Thursday, August 5, 2010: 1:30 PM-5:00 PM
Blrm A, David L Lawrence Convention Center
Within a coherent framework of Human Ecology, this symposium provides an interdisciplinary view of climate change forcing on human ecosystems and some of the consequences of the adaptations human societies might make in response. Climate change is introduced as a key “planetary boundary” that current anthropogenic activity is transgressing (introduced by Rockstrom et al in Nature 24/09/09). If humanity does cross the threshold of such planetary boundaries, then it risks perturbing the stability domain that has dominated during the Holocene, rendering the socio-economic and bio-physical foundations of complex societies highly vulnerable. Responding to this scene-setting introduction, speakers will discuss how these pressures may act on different aspects of human society and their ecosystems and how different social adaptations might feedback further change processes. In presenting, speakers will integrate their research more broadly in order to show how the changes they are discussing will influence change in other dimensions, so placing their material in a larger context.
Responding papers will discuss an integrated study of the vulnerability of the interconnected food systems of Tokyo, Copenhagen and Canberra; changes to the capacity of ecosystems to provision for food or bio-fuels, and the consequence of different options for carbon fluxes; and the effects on human health and wellbeing.
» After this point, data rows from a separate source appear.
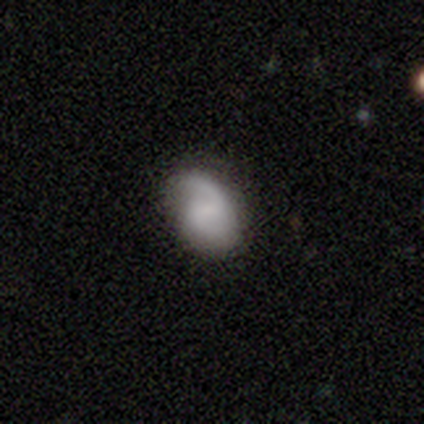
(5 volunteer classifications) Overall: featured or disk (60%; smooth 40%). Edge-on disk: no (67%; yes 33%). Bar: weak (50%, tied with no). Spiral arms: yes (100%). Spiral arm count: 2 (100%). Spiral winding: tight (50%, tied with medium). Bulge size: small (100%). Merging: none (80%).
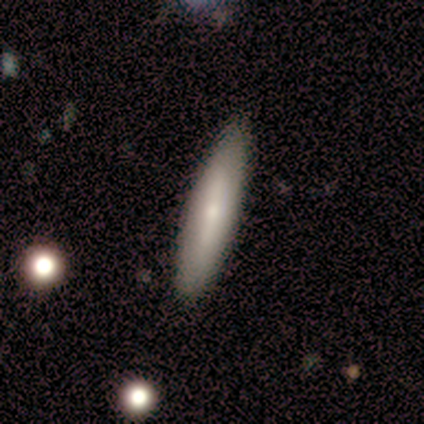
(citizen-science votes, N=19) This appears to be a smooth galaxy with no disk features (79%) that is cigar-shaped (73%). Merging: none (95%).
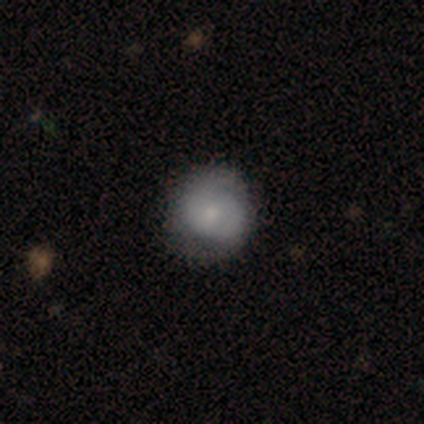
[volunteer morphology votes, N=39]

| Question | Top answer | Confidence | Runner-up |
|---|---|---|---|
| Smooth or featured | smooth | 49% | featured or disk (41%) |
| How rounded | round | 95% | in between (5%) |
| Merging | none | 63% | minor disturbance (31%) |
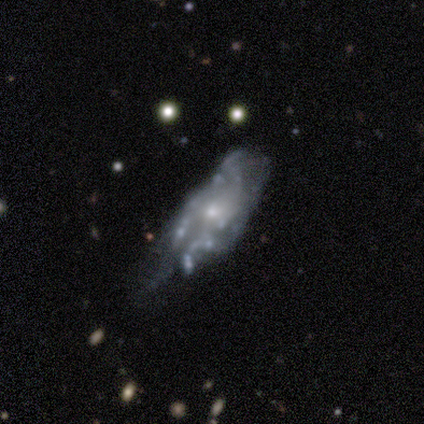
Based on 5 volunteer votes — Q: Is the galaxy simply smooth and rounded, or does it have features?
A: featured or disk — 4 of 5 (80%).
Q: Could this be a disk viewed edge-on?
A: no — 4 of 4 (100%).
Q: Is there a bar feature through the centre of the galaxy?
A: no — 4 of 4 (100%).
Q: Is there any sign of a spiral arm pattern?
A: yes — 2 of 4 (50%, tied with no).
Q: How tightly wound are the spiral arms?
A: loose — 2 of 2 (100%).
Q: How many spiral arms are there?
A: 3 — 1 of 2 (50%, tied with can't tell).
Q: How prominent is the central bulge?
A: moderate — 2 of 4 (50%, tied with small).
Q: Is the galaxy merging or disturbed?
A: minor disturbance — 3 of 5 (60%).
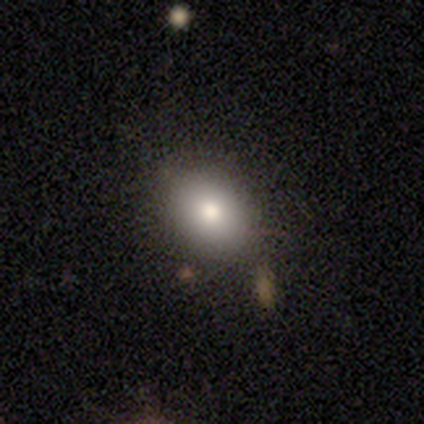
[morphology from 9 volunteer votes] smooth_or_featured: smooth (p=0.78) [alt: featured or disk p=0.11]
how_rounded: in between (p=0.71) [alt: round p=0.29]
merging: none (p=1.00)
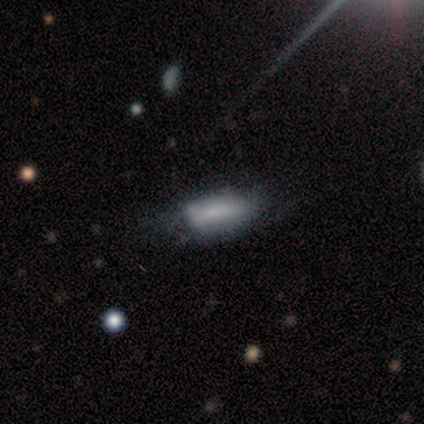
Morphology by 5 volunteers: This is marginally a smooth galaxy (40%, tied with featured or disk). How rounded: clearly cigar-shaped (100%). Merging: possibly none (50%).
Talks following the break will be on how climate and the planet can be understood as comprising an integrated biophysical system. On a local scale, interdisciplinary studies of indigenous groups can track key socio-ecological changes across history in place, revealing principles that others can learn from. Such principles are relevant in the management and preservation of the ecological and conservation value of the newly emerged and novel human-influenced ecosystems of the 21st century. These examples demonstrate that policy makers, citizens, environmental managers and others need to collaborate with ecologists and other disciplines within communities of practice in order to understand and manage wicked problems in coupled human-environment systems
The final speaker will wrap the symposium up by referring back to the concept of “planetary boundaries” and the thresholds that they place on humanity’s safe operating space. These planetary boundaries require redefining human relationships to the planet within a new framework of “planetary stewardship”. Ecologists have a key role to play within interdisciplinary partnerships to help frame policy and community engagement for a future of planetary stewardship. The session will then open for discussion from the floor, with all speakers convened as a panel.